自宅と外出の境目が曖昧になった昨今、そうした服がより一層求められるようになっています。
10年後も着られる群言堂の服。「長く着て育てる」が理想
「このあいだ『登美さんその服いいね。今お店で売ってる?』と声を掛けられて『もう10年以上前のものよ』って答えました。長く愛せる服作りができているのかな、とうれしく思います」
そしてそのために欠かせないのが、日本の職人の技術です、と登美さん。この国ならではの風土や気候に合わせて丁寧に仕上げられた服は、新品の美しさもさることながら、年々味わいが増し体になじむように成長するのだそう。
「そうやって育った服を着ることで、また心が豊かになる。そんな良い循環を、これからも生み出し続けたいですね」
この春、群言堂で飼っているヤギが子どもを産みました。小さな命を撫でながら「かわいいでしょう」と登美さんもにっこり。
このとき着ていた群言堂の藍染めのワンピースは、備後絣の伝統を守る工房で染められたもの。

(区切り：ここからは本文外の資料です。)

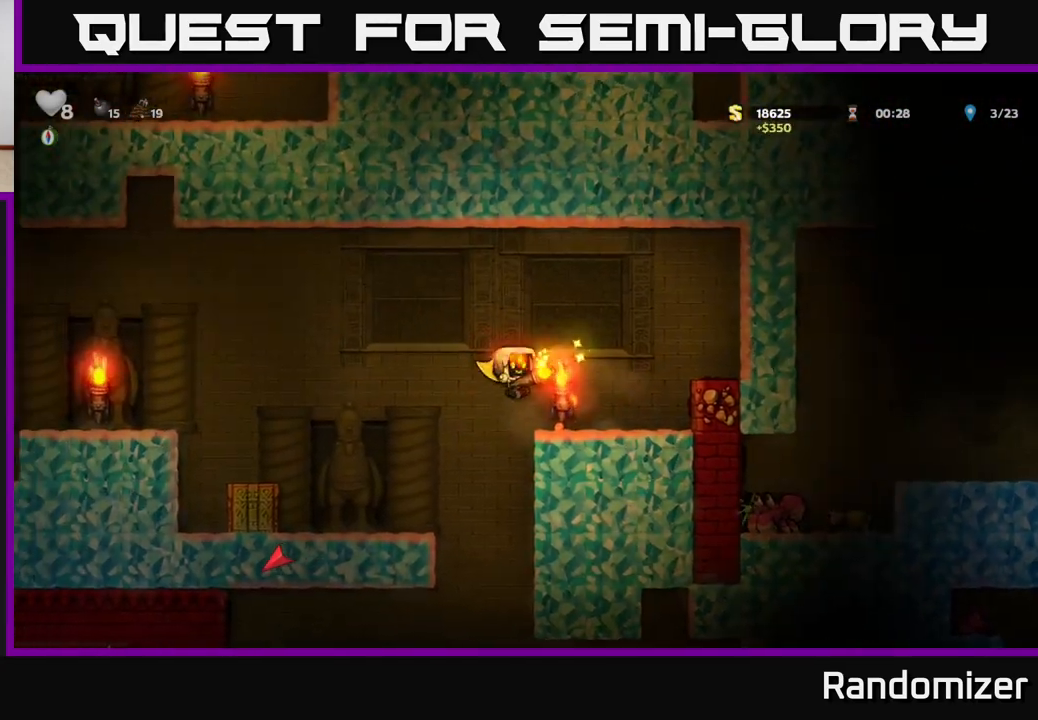
{"buttons": [], "left_stick": "left", "right_stick": "center", "events": [[183, "left_stick", "left"], [250, "A", "down"], [333, "A", "up"]]}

「何度も藍の甕の中にくぐらせて染めた濃紺の藍は、水を通すたびに風合いが良くなり、何年も先まで美しい経年変化を楽しめます」
年を重ねるにつれ「心を豊かにする暮らし」への憧れは強くなるもの。まずは、登美さんのこだわりがたっぷり詰まった群言堂の服を、生活に取り入れてみてはいかがでしょうか。